Enfin, je souhaiterais vraiment favoriser le renforcement de la coopération entre la France et les 3 pays du Benelux sur des sujets comme l'éducation en français (notamment aux Pays-Bas et au Luxembourg), la reconnaissance des diplômes, les liens entre universités, mais aussi les droits des Français (résidence), la lutte contre l'évasion fiscale, le développement des pôles communs de création et d'innovation dans les arts comme dans les énergies renouvelables, les NTIC ou l'agriculture par exemple. La richesse et la complémentarité de ces territoires doit être encore plus exploitée et mise en commun. Les initiatives citoyennes et celles des entrepreneurs français qui collaborent avec leur pendant belge, luxembourgeois ou néerlandais doivent aussi être soutenues C'est l'idée que je me fais de la construction européenne et j'aimerais y contribuer en tant que député.
Quelle est votre réaction à l'élection d'Emmanuel Macron ? Si vous êtes élue, pensez-vous soutenir son travail ou être dans l'opposition ?
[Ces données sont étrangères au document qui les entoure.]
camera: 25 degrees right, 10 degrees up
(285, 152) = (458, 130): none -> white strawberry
Un soulagement tout d'abord. Je me félicite que les Français aient marqué, en dépit d'un fort taux d'abstention, un désaccord sans équivoque avec la candidature de Marine Le Pen. De l'intérêt ensuite pour une personnalité qui essaye de se distinguer du reste de la classe politique, répondant en cela aux aspirations légitimes des Français. Sa singularité dans sa vie privée me le rend aussi sympathique car il faut du courage pour affronter le regard des autres. Mais je suis aussi perplexe et inquiète. Ce président, comme son Premier ministre Edouard Philippe sont des personnalités qui ont sans aucun doute des qualités pour mener à bien leur tâche. Mais, au regard de leurs parcours politiques respectifs, j'ai bien peur qu'ils ne prennent pas la mesure de l'urgence sur le climat et de ce que nous considérons comme la fin d'un système. J'ai très peur des orientations qui vont être prises sur le nucléaire et l'enfouissement des déchets. Ce n'est pas ma vision de la société à laquelle j'aspire. Et je regrette qu'Emmanuel Macron n'envisage pas de nous amener vers une société post-croissance qui protège à la fois les personnes et l'environnement. Cette société que des milliers de Français et d'élus locaux n'ont pas attendu pour mettre en place à leur échelon.
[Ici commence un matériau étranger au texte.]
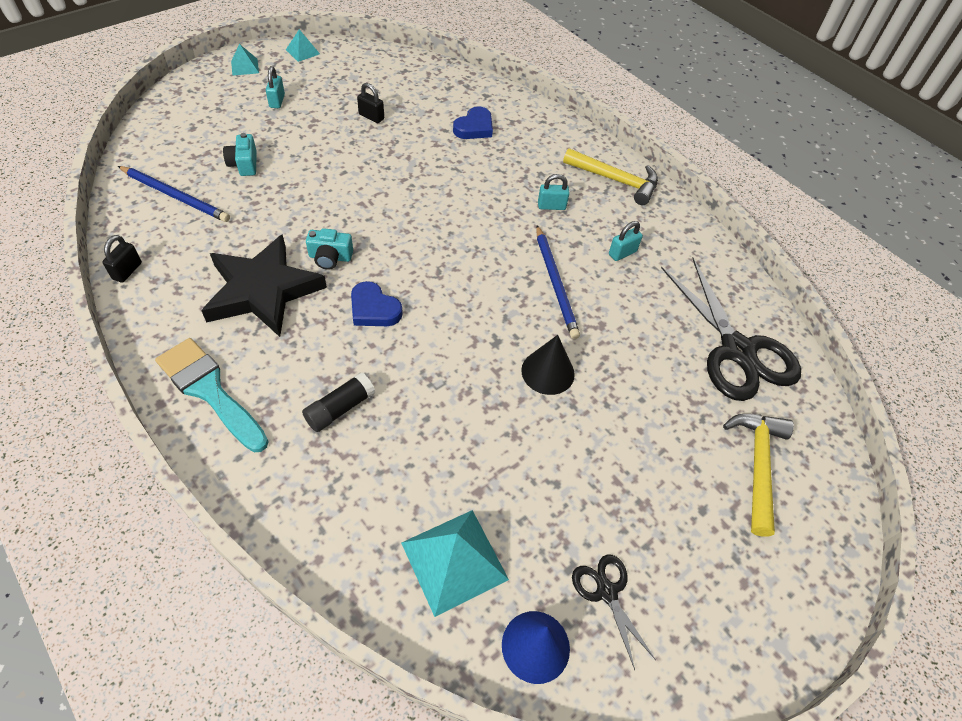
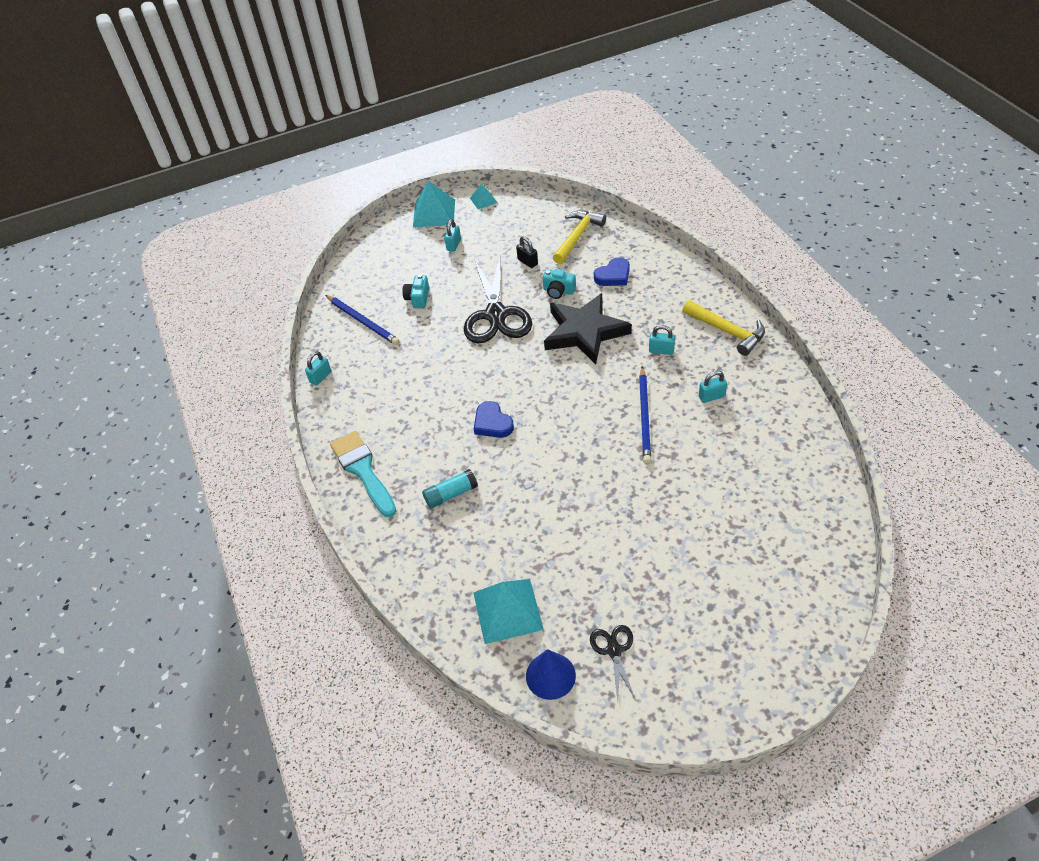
camera: 25 degrees right, 5 degrees down
(127, 271) = (320, 377): black padlock -> turquoise padlock
(245, 67) = (434, 213): turquoise pyramid -> turquoise pyramid, size x1.89
(262, 290) = (413, 401): black star -> black star (584, 332)
(330, 257) = (468, 379): turquoise camera -> turquoise camera (558, 291)
(340, 408) = (451, 494): black glue stick -> turquoise glue stick
(548, 372) = (617, 487): black cone -> none
(738, 351) = (787, 489): black scissors -> black scissors (496, 315)
(757, 466) = (769, 581): yellow hammer -> yellow hammer (577, 237)

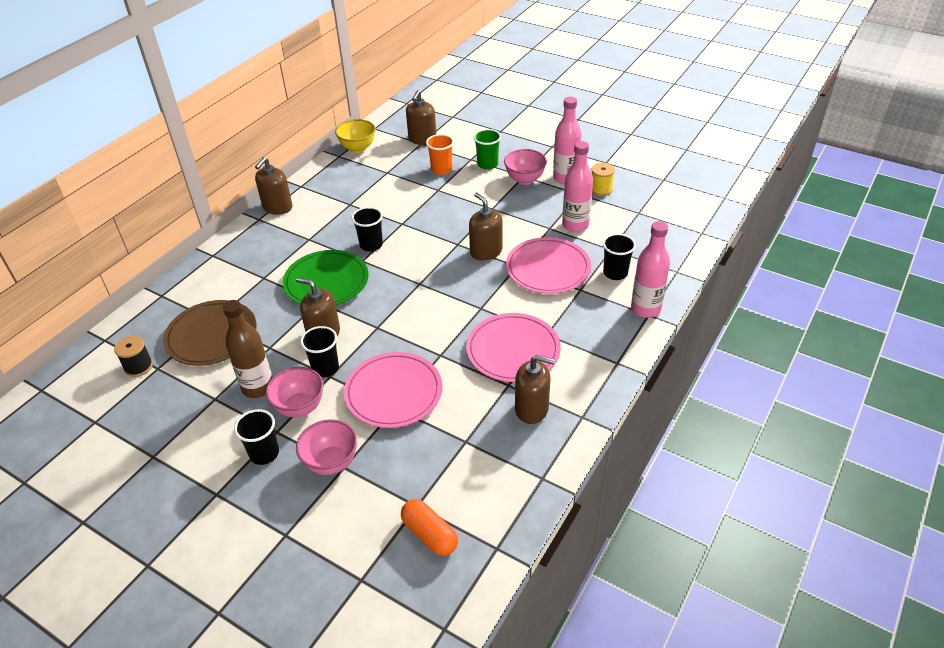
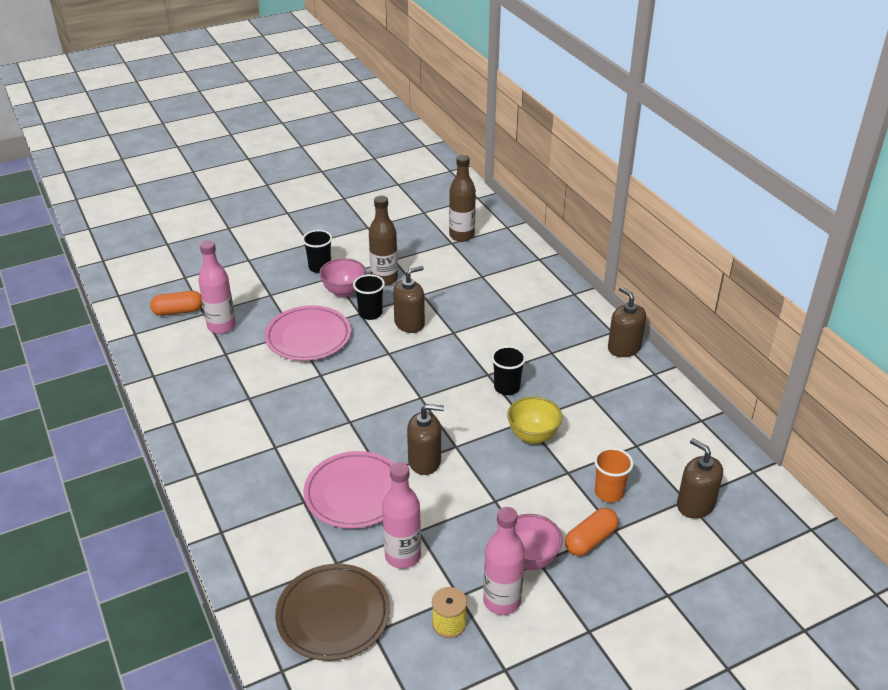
camera: 120 degrees right, 5 degrees down
(138, 366) = (461, 236): black spool -> brown bottle
(212, 336) = (463, 271): brown plate -> brown plate (333, 615)
(326, 282) = (475, 344): green plate -> none
(331, 462) = (280, 291): pink bowl -> none
(358, 148) = (709, 440): yellow bowl -> yellow bowl (533, 436)
(487, 164) = (590, 540): green cup -> orange capsule
(513, 351) = (279, 417): pink plate -> none
(532, 409) = (212, 399): brown soap dispenser -> none
(615, 273) = (298, 542): black cup -> none
(645, 309) = (229, 534): pink bottle -> pink bottle (221, 326)

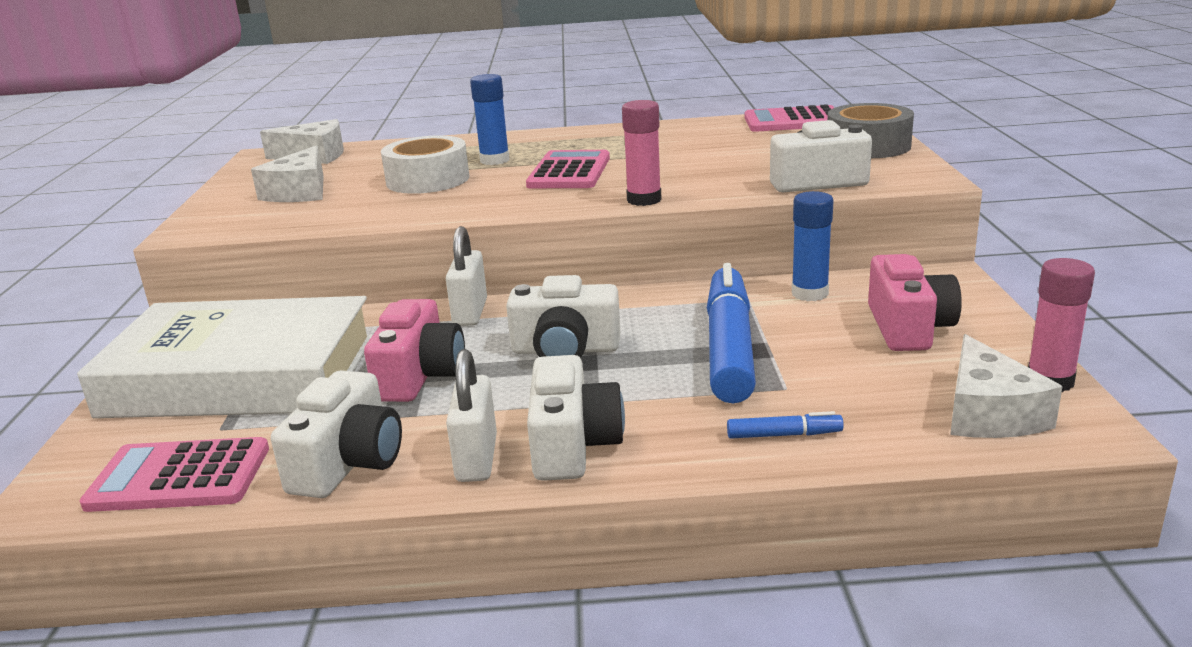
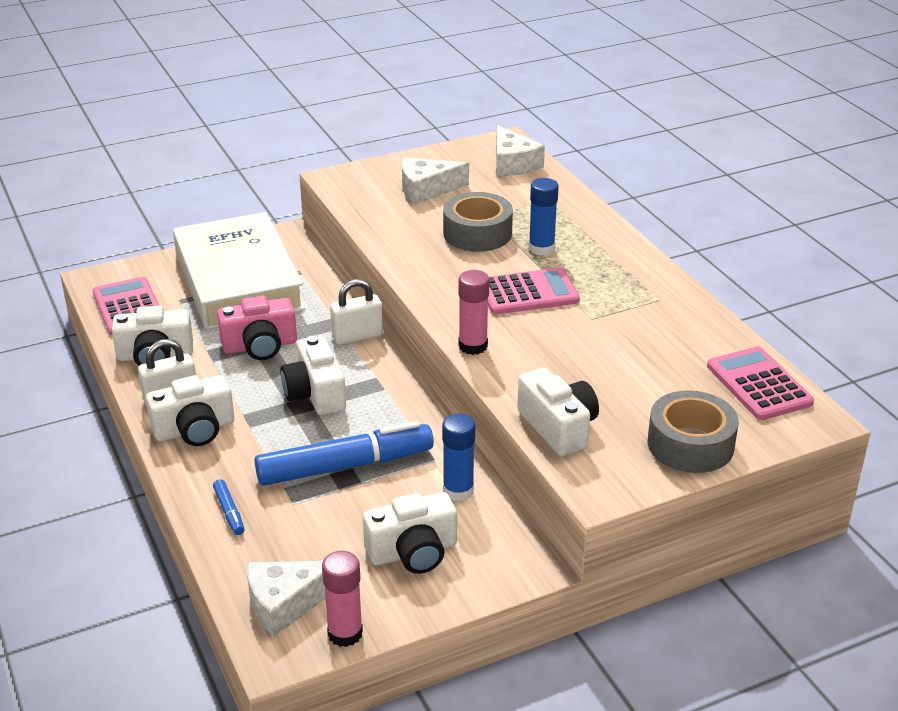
camera: 65 degrees right, 10 degrees up
(428, 180) = (477, 233): white tape -> grey tape
(908, 327) = (413, 552): pink camera -> white camera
Si je suis élue, j'agirais en adéquation avec mes valeurs et mes convictions, en accord avec le projet que je porte aujourd'hui. Mais je me refuse également à tout dogmatisme, une chose que je déteste en politique comme ailleurs. Si le gouvernement propose une loi juste, écologique, solidaire, je n'hésiterais pas un instant à la voter. L'arrivée de Nicolas Hulot au gouvernement comme ministre de la transition écologique et solidaire est une très bonne chose. Je m'en réjouis et j'espère qu'il aura les coudées franches pour ?uvre en faveur de la lutte contre le réchauffement climatique. Il aura besoin de tout le soutien des députés écologistes à l'Assemblée nationale pour pouvoir travailler sereinement. La loi de moralisation de la vie politique que porte François Bayrou est également une très bonne chose et bien entendu je soutiendrai une telle loi si je suis élue. Mais dès que les intérêts des plus faibles, l'atteinte aux libertés publiques ou la protection de l'environnement seront menacés, dès que la loi se fera complice des intérêts des lobbys industriels ou corporatistes, alors je voterais non, avec fermeté et sans intransigeance.